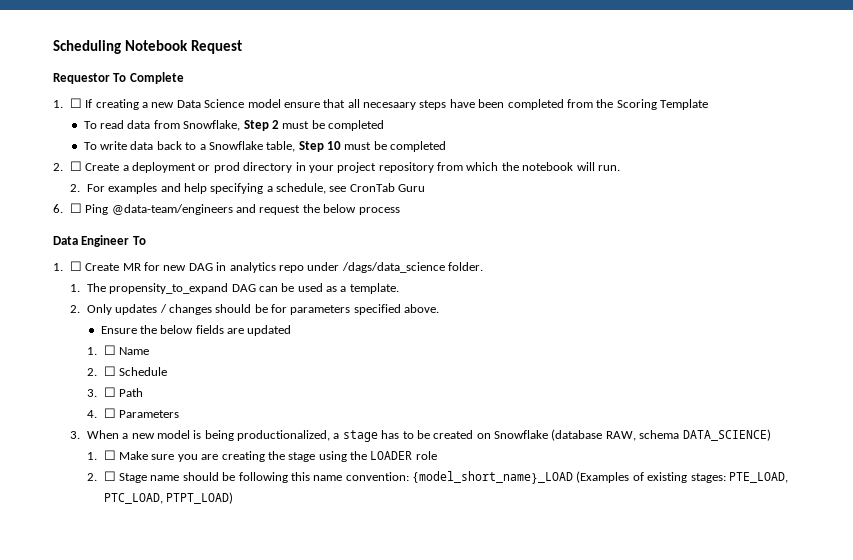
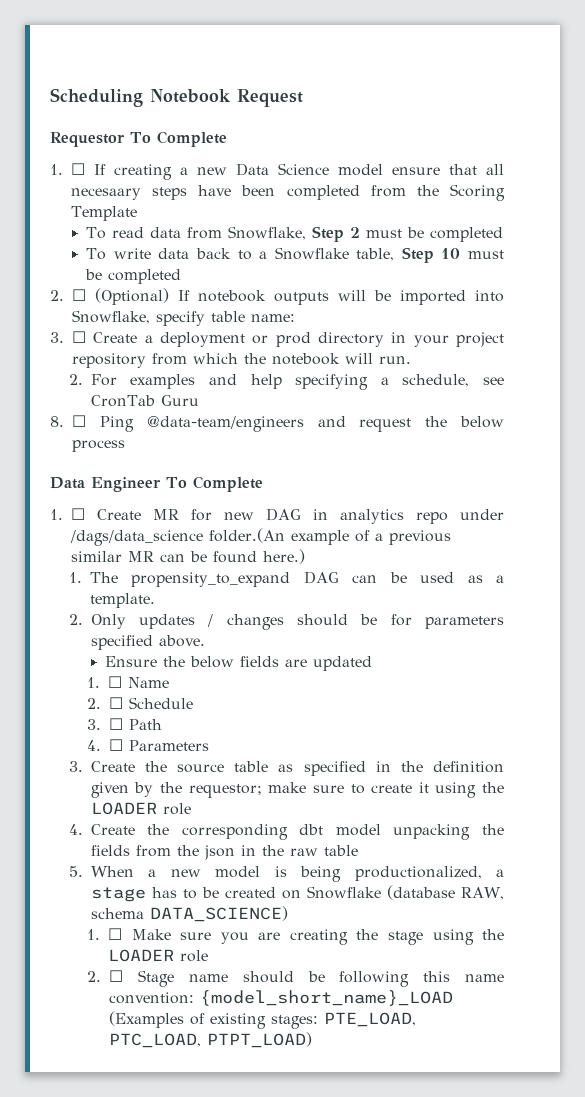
(82, 166) none -> [95,288,504,305] [72,310,295,326] [50,331,86,343] (Optional) If notebook outputs will be imported into Snowflake, specify table name: // 3. ☐
[53,204,63,213] 6. -> [50,416,64,427] 8.
(146, 240) none -> [192,476,263,492] Complete
[448,262,484,271] folder. -> [209,528,451,545] [71,549,305,564] folder.(An example of a previous similar MR can be found here.)
(80, 435) none -> [90,761,505,776] [90,782,504,798] [90,802,191,815] [68,824,504,840] [90,845,358,860] [68,866,83,877] Create the source table as specified in the definition given by the requestor; make sure to create it using the LOADER role // 4. Create the corresponding dbt model unpacking the fields from the json in the raw table // 5.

**Your instructions:** Transcribe exactly the line containing "[53,204,63,213] 6. -> [50,416,64,427] 8." and all remaining lines of the material, ending with the last one.

**Completed exercise:**
[53,204,63,213] 6. -> [50,416,64,427] 8.
(146, 240) none -> [192,476,263,492] Complete
[448,262,484,271] folder. -> [209,528,451,545] [71,549,305,564] folder.(An example of a previous similar MR can be found here.)
(80, 435) none -> [90,761,505,776] [90,782,504,798] [90,802,191,815] [68,824,504,840] [90,845,358,860] [68,866,83,877] Create the source table as specified in the definition given by the requestor; make sure to create it using the LOADER role // 4. Create the corresponding dbt model unpacking the fields from the json in the raw table // 5.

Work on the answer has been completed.